La RDC prévoit d’exploiter des ressources en fer à haute teneur dans le nord de son territoire, d’une superficie 2,5 fois supérieure à celle du projet Simandou en Guinée.
La République démocratique du Congo (RDC) souhaite développer un plan d’exportation de minerai de fer de 29 milliards de dollars dans le nord du pays, qui remonte à des actifs autrefois détenus par des entités liées au milliardaire israélien Dan Gertler, sous sanctions américaines, durant l’ère de Joseph Kabila, il y a plus de dix ans.
Appelée Mines de fer de la Grande Orientale (Minefor), la zone que Kinshasa souhaite exploiter recèle des ressources cumulées de minerai de fer de 15 à 20 milliards de tonnes, titrant plus de 60 % de fer, selon un compte rendu gouvernemental d’une réunion du Conseil des ministres. Le document prévoit une capacité de production initiale d’environ 50 millions de tonnes par an, avec un potentiel d’augmentation jusqu’à 300 millions de tonnes – soit environ 2,5 fois la production nominale de 120 millions de tonnes par an visée à pleine capacité par le projet minier de Simandou en Guinée.
« Bien que les détails restent flous, il est fort probable que cela soit lié au gisement de Banalia, dans la province de Tshopo, anciennement associé à Gertler », ont déclaré mercredi les analystes de BMO Capital Markets. L’un des précédents détenteurs de permis à Banalia, Oriental Iron Company, figurait parmi les entités sanctionnées par le Trésor américain en 2018 pour son appartenance à un réseau affilié à Gertler, lequel est depuis longtemps sous le feu des critiques concernant ses transactions minières en RDC.
Le projet de gisement de fer relancé semble promis à un financement que Kinshasa prévoit de présenter aux États-Unis ce mois-ci, dans le cadre de ses efforts pour consolider la paix dans l’est du pays, ravagé par la guerre, grâce à une coopération sécuritaire américaine. Washington conduit un cadre de paix entre la RDC et le Rwanda, parallèlement à un partenariat stratégique américano-rwandais sur les minéraux, destiné à accroître les opportunités d’investissement du secteur privé américain.

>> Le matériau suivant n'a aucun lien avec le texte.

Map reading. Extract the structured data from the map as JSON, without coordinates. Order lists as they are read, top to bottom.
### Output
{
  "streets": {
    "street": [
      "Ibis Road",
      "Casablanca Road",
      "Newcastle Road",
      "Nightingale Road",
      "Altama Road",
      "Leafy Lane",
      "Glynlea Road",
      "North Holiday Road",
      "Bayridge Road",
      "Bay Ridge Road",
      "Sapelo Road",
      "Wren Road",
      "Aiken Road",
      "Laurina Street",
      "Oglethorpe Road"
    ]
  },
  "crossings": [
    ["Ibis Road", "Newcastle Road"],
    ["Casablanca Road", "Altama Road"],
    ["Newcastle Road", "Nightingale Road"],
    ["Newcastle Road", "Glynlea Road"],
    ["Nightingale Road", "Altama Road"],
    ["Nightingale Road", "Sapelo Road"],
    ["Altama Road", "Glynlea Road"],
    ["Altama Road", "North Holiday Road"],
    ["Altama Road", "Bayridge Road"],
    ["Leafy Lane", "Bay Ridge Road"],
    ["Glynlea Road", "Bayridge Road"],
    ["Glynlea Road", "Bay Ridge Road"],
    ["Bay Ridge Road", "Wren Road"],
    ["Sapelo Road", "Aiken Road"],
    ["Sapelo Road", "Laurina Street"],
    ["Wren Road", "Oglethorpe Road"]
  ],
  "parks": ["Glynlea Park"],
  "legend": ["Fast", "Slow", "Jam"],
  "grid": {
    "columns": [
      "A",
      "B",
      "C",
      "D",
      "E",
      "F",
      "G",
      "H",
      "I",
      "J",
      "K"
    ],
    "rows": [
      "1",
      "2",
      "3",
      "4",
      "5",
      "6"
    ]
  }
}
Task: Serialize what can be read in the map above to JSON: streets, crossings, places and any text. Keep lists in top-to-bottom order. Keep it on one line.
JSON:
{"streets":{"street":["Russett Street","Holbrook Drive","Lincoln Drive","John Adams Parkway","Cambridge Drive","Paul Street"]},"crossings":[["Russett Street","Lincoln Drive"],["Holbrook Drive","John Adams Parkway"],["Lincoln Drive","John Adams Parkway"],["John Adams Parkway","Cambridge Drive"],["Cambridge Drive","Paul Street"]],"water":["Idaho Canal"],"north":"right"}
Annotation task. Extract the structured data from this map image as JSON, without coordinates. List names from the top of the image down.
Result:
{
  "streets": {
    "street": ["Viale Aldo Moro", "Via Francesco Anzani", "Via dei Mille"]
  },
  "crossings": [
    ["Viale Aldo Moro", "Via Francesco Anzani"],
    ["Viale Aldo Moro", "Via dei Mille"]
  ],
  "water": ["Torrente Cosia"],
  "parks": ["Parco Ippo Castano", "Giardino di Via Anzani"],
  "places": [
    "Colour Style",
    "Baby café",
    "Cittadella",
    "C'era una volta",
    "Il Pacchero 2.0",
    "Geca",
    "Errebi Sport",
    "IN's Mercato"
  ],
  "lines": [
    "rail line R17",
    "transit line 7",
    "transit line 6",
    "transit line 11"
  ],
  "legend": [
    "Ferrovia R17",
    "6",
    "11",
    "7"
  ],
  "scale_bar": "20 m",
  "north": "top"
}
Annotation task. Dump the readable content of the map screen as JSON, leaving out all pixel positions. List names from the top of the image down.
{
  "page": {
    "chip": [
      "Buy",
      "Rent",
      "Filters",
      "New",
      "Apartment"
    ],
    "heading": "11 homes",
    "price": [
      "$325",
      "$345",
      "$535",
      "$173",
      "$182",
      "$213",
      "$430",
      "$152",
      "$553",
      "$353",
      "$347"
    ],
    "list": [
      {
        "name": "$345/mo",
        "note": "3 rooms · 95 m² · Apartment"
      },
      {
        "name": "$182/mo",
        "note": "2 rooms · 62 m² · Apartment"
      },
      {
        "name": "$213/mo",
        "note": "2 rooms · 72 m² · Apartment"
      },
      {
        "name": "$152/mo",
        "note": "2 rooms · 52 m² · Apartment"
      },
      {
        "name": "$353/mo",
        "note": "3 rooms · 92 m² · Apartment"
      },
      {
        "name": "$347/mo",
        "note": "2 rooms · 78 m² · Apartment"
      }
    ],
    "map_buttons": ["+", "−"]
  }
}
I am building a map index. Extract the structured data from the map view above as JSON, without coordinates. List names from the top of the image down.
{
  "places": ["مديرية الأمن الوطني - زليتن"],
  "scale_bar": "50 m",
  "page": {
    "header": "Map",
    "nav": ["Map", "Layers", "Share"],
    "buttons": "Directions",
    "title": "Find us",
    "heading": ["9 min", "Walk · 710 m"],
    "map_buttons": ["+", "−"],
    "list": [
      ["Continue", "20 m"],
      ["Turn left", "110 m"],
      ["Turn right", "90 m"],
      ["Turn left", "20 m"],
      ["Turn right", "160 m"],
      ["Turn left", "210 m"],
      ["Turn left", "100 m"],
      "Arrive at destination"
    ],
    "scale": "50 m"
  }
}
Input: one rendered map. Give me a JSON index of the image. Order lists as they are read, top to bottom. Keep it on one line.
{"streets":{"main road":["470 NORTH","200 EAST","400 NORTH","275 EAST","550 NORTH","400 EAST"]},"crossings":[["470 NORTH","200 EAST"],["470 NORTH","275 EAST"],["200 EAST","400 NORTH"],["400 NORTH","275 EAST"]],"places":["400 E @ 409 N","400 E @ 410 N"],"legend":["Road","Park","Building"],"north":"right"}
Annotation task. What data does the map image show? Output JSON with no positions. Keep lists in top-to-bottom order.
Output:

L’initiative de Minefor est perçue comme une relance d’un corridor minier de fer longtemps évoqué, selon les analystes de BMO. Des détails importants restent encore à préciser, notamment la nature du gisement qui sous-tendrait une mine suffisamment importante pour justifier la construction d’une nouvelle ligne ferroviaire de transport de minerai et d’un port en eau profonde sur l’Atlantique.
Le gouvernement décrit Minefor comme un modèle de développement axé sur les infrastructures : transformer une ressource stratégique en actifs « souverains », en recettes publiques à long terme et, en fin de compte, en une stabilité macroéconomique.